Elle m’invite à m’asseoir sur un tabouret (un vrai luxe!) et me sert un bol de thé. Sur la table, elle place du pain qu’elle rompt en morceaux, de la crème et du sucre.
Ses deux plus jeunes enfants qui arrivent en bavardant s’interrompent intrigués en découvrant ma présence chez eux. C’est à ce moment que je regrette amèrement de n’avoir pris ni le kirghize ni le russe en option durant mes études car dans ce pays, mes différentes connaissances linguistiques sont totalement hors sujet. Du coup, je m’essaie au langage des signes, histoire de nouer la conversation et d’en savoir un peu plus sur mes hôtes.
Finalement je suis plutôt contente de moi car avec force mimiques et gesticulations, j’arrive à comprendre que la famille de Maryam (la maman) compte 5 enfants dont 2 adultes qui ont déjà quitté le nid. Les plus jeunes sont âgés de 7, 9 et 13 ans. Les Kirghizes se montrent également curieux à mon égard et détaillent longuement les photos de mes proches que je leur montre sur mon téléphone.
Le père de famille dont je ne suis pas fichue de me rappeler le prénom, 52 ans.

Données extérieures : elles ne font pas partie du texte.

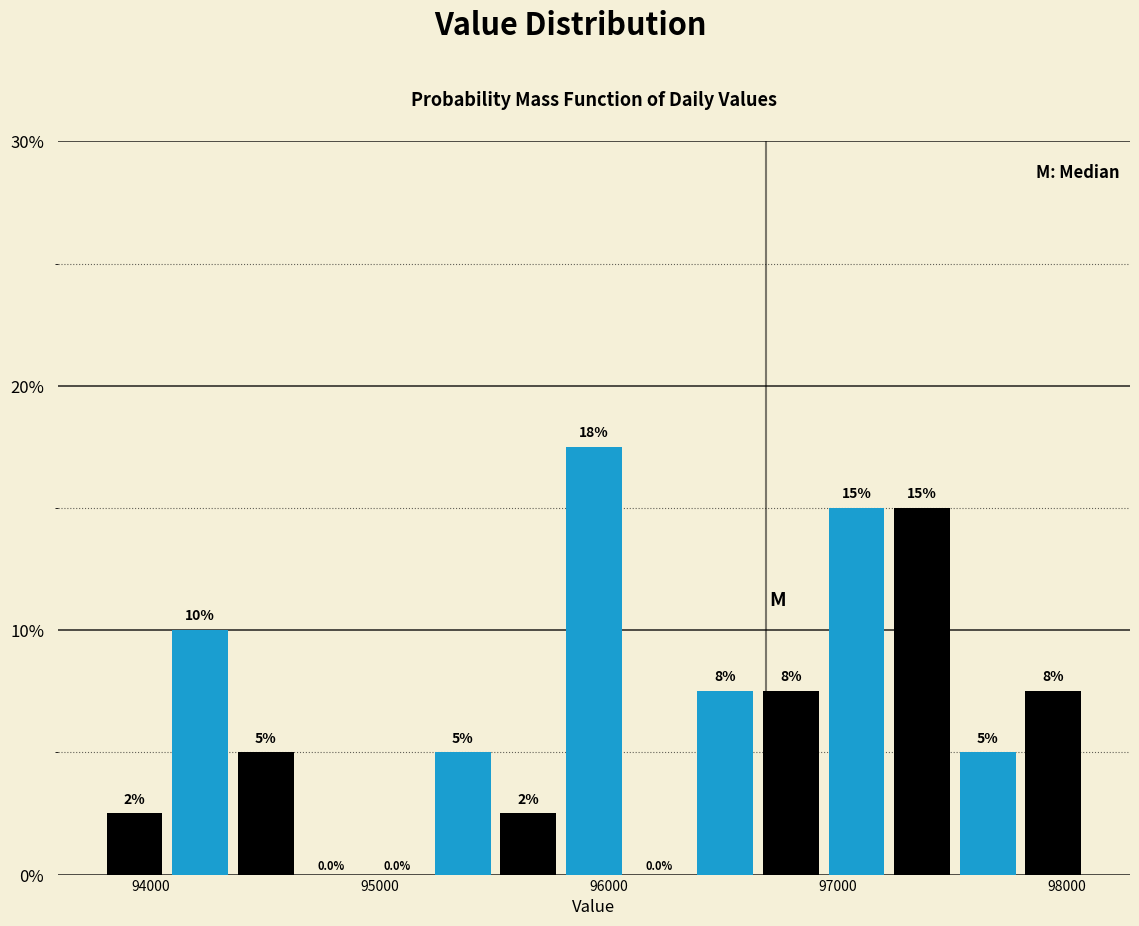

Read against the x-axis, roughly where is the centre of the tallest bar?

95900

Jusque-là, tout va pour le mieux dans la plus chouette des yourtes. Je trempe allègrement mon pain dans la crème puis dans le sucre et en suis à mon 4ème bol de thé (tant que vous finissez votre tasse, on vous la remplit à nouveau) tout en savourant la chance que j’ai de me trouver là, lorsque soudain le chef de famille lâche à la fois grave et souriant:
Kumiss!
Les gamins ravis surenchérissent tandis que je me crispe sur mon tabouret… Maryam se lève et s’approche d’un tonneau en bois dont elle bat le contenu au moyen d’un grand bâton. Elle en extrait un liquide blanchâtre qu’elle distribue à tous. Me voila obligée d’ingérer la boisson favorite des nomades, le fameux lait de jument fermenté légèrement alcoolisé. Pour y avoir trempé les lèvres la veille, je sais que je n’aime pas ça mais là, pas question de me défiler, refuser serait un affront. Avec un sourire forcé et consciente de l’honneur que l’on me fait, j’avale tant bien que mal le breuvage aigrelet en veillant à ne surtout pas le finir pour éviter un deuxième service (mes intestins auront déjà bien assez de mal à s’en remettre comme ça…). Les enfants par contre ne boudent pas leur plaisir et réclament un autre bol.

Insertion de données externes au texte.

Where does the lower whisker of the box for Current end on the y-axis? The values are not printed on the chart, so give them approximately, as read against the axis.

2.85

Mais toute à ma dégustation et à mes bavardages « manuels », je n’ai pas vu le temps passer. Mes camarades cavaliers doivent déjà être en train de démonter les tentes. Avec moult remerciements « Rachmat« , je prends congé de la famille pour regagner au pas de course mon campement. Il est 8 h. et des poussières, j’ai passé un moment de rencontre, de partage et d’humanité comme j’ai rarement pu en vivre.

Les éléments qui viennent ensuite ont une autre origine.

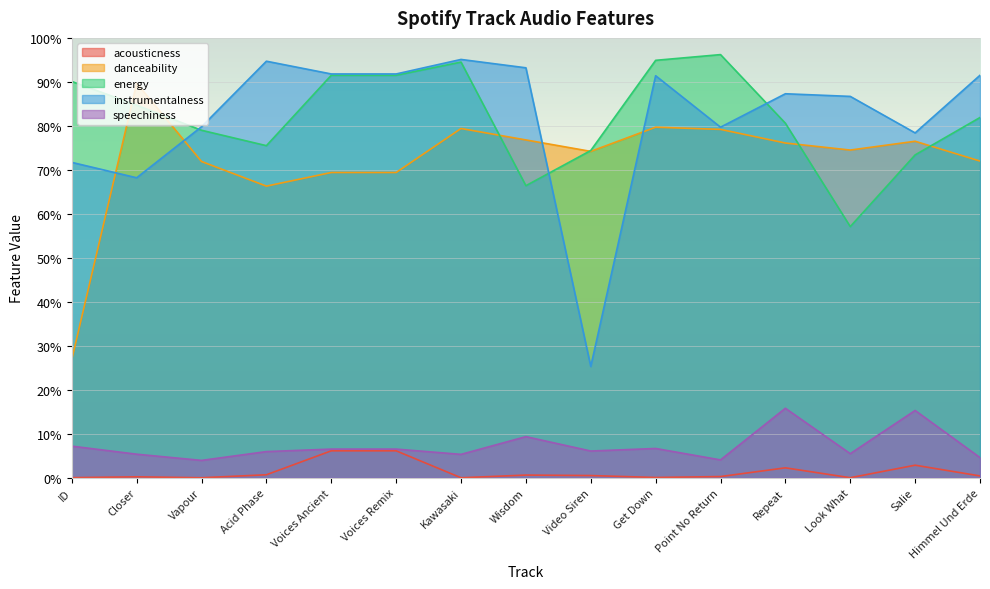

How many intersections are there between instrumentalness and danceability?

4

A notre départ à cheval une heure plus tard, les enfants auxquels j’ai offert de petites boîtes de crayons de couleur, m’attendront pour me tendre une fleur en feutre vert. J’en ai vraiment été très touchée. Hospitalité, gentillesse et générosité ne sont pas de vains mots en Kirghizie!
Le mode de vie nomade, banni depuis la sédentarisation forcée imposée par le pouvoir soviétique, est réapparu très rapidement dans de fortes proportions après l’indépendance en 1991. En fait, on devrait plutôt parler de semi-nomadisme puisque les Kirghizes vivent sous la yourte dans les pâturages d’altitude en été uniquement. L’installation d’une yourte ne prend que quelques heures. D’une superficie d’environ 20 m2, elle est composée de couches de feutre en laine de mouton, posée sur une armature en bois pliable. Si certaines ont des planchers, tel n’était pas le cas de celles où nous avons dormi ou que nous avons visitées. Cet habitat est très codifié. A droite de l’entrée se situe la partie féminine où se trouve généralement tout le matériel de cuisine alors que la gauche est réservée à l’univers masculin y compris la sellerie des chevaux et tous les éléments nécessaires à soigner le bétail. Le tyndynk, symbole du drapeau kirghiz, est une roue permettant de soutenir le toit et créant une ouverture centrale laissant la lumière s’infiltrer dans cet univers à l’odeur forte de moutons. Les couleurs vives des shyrdaks, tapis de feutre aux divers motifs, rendent l’espace intérieur chaleureux.